Drug Driving charges
Drug driving is a relatively new offence detected by a similar test to rendom breath testing. The driver is directed to ‘lick’ a test pad that will react to the presence of certain drugs – cannabis, ecstasy (also known as MDMA), methylamphetamine (ICE) and amphetamine (speed).
If you fail the lick test, you are subjected to a further test, If you fail that test, you will be suspended from driving for a day whilst your oral fluid sample is sent away for analysis.
The offence of Driving Under The Influence Of A Drug (DUI) has existed for many years but rarely used by police because it usually depends upon a driver being noticeably affected by drugs (not limited to cannabis, ecstasy, speed or ICE and coming under notice through the manner of driving or as a result of being taken to hospital after a motor vehicle accident.

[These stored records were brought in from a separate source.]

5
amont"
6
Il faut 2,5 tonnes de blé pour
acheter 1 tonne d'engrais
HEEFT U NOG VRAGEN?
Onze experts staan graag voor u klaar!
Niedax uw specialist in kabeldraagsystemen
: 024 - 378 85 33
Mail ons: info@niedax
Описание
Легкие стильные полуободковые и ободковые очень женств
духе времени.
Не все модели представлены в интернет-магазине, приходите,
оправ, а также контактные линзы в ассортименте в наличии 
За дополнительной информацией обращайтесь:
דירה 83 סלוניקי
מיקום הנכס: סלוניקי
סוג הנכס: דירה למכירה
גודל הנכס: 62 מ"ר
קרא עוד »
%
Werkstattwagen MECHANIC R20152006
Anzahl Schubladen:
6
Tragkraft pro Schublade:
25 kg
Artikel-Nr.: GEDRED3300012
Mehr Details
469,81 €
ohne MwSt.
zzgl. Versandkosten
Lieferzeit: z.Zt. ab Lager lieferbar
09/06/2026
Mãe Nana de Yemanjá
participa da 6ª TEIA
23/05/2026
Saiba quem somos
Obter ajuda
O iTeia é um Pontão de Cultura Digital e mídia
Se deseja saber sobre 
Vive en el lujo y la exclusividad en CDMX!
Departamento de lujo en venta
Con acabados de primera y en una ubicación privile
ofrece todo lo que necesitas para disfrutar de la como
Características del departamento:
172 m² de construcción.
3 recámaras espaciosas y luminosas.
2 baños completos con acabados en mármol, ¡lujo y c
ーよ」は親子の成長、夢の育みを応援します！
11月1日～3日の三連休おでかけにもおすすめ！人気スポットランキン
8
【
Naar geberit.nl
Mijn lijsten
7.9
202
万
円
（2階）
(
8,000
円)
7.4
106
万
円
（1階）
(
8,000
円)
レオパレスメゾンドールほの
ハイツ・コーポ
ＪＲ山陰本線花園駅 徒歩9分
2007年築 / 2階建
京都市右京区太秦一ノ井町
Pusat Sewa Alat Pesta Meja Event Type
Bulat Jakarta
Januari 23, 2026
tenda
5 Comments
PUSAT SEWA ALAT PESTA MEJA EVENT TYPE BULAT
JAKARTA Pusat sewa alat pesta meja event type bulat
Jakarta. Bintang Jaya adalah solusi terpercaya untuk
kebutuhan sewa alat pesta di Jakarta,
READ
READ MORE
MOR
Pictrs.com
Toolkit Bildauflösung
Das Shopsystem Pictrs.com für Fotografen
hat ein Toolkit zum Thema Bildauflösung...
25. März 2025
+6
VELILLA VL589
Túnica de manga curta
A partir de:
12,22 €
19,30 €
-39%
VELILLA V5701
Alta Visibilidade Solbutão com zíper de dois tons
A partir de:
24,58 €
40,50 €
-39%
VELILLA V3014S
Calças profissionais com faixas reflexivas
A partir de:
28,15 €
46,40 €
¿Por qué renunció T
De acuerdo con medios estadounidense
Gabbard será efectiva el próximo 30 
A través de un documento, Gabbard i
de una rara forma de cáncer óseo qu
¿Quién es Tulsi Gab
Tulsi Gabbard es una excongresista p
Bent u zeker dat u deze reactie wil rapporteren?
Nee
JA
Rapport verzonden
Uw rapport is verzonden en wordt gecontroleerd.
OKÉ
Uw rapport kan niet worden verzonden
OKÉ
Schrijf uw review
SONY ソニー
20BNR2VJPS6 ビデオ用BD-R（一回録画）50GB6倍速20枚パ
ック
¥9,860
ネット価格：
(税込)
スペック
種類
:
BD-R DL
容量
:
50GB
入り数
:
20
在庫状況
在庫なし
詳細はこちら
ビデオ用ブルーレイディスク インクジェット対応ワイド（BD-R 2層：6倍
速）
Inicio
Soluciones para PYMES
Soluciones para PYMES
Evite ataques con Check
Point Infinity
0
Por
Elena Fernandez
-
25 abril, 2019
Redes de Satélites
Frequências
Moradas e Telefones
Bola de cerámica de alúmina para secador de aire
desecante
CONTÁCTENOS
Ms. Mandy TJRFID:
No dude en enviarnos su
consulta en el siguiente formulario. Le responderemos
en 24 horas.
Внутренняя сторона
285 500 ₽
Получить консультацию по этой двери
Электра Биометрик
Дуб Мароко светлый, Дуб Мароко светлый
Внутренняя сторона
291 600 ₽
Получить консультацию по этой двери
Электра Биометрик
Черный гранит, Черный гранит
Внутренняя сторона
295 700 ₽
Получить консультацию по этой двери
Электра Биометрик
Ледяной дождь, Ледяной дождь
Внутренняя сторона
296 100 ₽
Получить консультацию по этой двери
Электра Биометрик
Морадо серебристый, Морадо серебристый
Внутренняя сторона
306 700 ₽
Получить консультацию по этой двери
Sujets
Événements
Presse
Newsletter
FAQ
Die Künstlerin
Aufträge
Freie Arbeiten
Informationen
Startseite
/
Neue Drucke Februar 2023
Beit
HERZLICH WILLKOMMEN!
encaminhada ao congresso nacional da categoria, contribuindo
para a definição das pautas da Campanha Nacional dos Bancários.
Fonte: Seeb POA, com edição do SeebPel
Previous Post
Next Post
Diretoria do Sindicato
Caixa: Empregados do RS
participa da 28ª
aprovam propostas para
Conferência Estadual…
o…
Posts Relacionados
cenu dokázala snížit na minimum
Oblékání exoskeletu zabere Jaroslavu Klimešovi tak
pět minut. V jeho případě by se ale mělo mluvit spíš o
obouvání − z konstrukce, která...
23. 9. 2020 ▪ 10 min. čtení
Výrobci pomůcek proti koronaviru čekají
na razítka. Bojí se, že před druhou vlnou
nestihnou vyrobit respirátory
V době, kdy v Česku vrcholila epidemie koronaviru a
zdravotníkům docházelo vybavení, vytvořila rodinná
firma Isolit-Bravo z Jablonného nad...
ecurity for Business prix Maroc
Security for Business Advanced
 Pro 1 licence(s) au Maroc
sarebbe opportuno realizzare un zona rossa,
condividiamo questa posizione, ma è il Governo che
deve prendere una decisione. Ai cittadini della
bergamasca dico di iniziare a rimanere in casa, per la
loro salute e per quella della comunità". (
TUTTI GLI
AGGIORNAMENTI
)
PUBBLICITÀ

Your drug driving lawyer at Nyman Gibson Miralis will advise you as to the important difference between Drug Driving and DUI – you do not have to be affected by the drug to be guilty of drug driving. The mere presence of the drug when drug tested (lick test) is sufficient for police to carry out further tests and prosecute the driver, for example, cannabis (THC) stays in the blood system for many days after use.
Police powers have also been extended to arrange for blood and urine testing of drivers involved in accidents where persons are killed or severely injured. Blood or uring testing might discover other drugs such as cocaine or heroin – and if found, the drug driving laws come into play. Having a blood alcohol concentration over 0.05 in an at fault serous accident, or being under the influence of a drug (potentially even a prescription drug) could be an aggravating circumstance placing the driver at risk of years of imprisonment as well as disqualification. Drugs used for the treatment of anxiety or depression (and other drugs) can affect a person’s fine motor skills.
If the quantity of the drug detected is such that would have affected the driver’s ability to manage or control the vehicle, the DUI provisions will apply at the very least. Time limits apply for police to commence a prosecution.
The penalties for drug driving involve an automatic disqualification period of 6 months for a first offence which can be reduced to not less than 3 months unless the offence is proved and dismissed under section 10 of the Crimes (Sentencing procedure) Act. The maximum fine for a first offence is $1,100 – but a conviction is a criminal record.
For a second offence within 5 years, the disqualification period doubles and so does the maximum fine. There is no provision for imprisonment.
The penalties for DUI or for refusing to provide an oral fluid sample (lick test) or blood or urine sample are more severe and provide longer disqualification periods, greater fines and even the risk of imprisonment.